Now, it is conceivable, however improbable, that even the American government, as much as it loves to bomb things, might not really want a Reality Bomb and my alternative life as a Davros character would not have worked out. We would have to solve the riddle of time before we can know for sure.

The other reason is that the humans' deity isn't just some guy who somehow managed to feed five hundred people with two pieces of bread and a fish, or whatever it was, presumably by making really small fish sandwiches. It's not just some trick of language whereby somebody mistranslated “walk by the water” as “walk on the water.” In a real, scientific sense, this deity is how the humans perceive the laws of nature.

If this country ends up a basket case like every other country in history that followed the course we're on, at least there is an explanation: they violated the universe's commandments. The laws of nature told us this would happen and we didn't listen.

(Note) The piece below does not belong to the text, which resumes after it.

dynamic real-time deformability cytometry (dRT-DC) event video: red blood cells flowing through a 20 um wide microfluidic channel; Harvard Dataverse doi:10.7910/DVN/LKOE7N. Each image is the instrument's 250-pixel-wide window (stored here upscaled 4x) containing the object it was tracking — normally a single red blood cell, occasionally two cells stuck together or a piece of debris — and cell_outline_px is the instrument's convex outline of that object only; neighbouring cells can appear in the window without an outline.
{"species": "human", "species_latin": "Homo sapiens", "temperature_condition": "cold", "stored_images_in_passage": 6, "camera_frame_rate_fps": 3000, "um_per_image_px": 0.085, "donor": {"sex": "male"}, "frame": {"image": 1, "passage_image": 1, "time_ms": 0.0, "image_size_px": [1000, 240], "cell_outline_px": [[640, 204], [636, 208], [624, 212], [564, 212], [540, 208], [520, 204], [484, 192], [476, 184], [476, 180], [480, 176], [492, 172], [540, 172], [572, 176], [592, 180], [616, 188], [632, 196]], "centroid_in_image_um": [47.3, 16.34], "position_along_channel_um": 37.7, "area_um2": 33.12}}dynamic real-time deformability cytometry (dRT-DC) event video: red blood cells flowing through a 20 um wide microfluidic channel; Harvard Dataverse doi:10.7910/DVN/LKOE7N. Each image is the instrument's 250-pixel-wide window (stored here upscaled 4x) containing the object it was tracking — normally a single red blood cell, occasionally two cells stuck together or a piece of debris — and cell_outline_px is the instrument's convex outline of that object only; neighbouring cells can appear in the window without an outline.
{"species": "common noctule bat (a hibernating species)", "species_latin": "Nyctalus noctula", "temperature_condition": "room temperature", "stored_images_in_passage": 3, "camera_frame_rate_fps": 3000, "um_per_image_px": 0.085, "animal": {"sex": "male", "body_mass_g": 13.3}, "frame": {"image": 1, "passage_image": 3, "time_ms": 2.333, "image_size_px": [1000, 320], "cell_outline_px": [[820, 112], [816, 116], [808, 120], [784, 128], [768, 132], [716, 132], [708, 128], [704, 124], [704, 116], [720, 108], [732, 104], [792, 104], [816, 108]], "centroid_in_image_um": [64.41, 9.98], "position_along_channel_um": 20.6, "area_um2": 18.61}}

Years ago in Sunday School I was told that God is all around us. Likewise, the great theologian Paul Tillich said that God was the ground of being. As the humans' concept of God becomes more distant and more abstract, the two ideologies inevitably converge: it is increasingly apparent that both religious people and atheists are talking about the same thing. What is the meaning of ‘ground of being’—or, for that matter, the Word—if not ‘the omnipresent and eternal laws of nature’? Where we differ is in whether we believe that the laws of nature care about the humans. That is why today I almost—but not quite—envy the religious in their optimism of Easter, which tells them that there is such a thing as hope. For us atheists, today will always just be another Sucky Friday.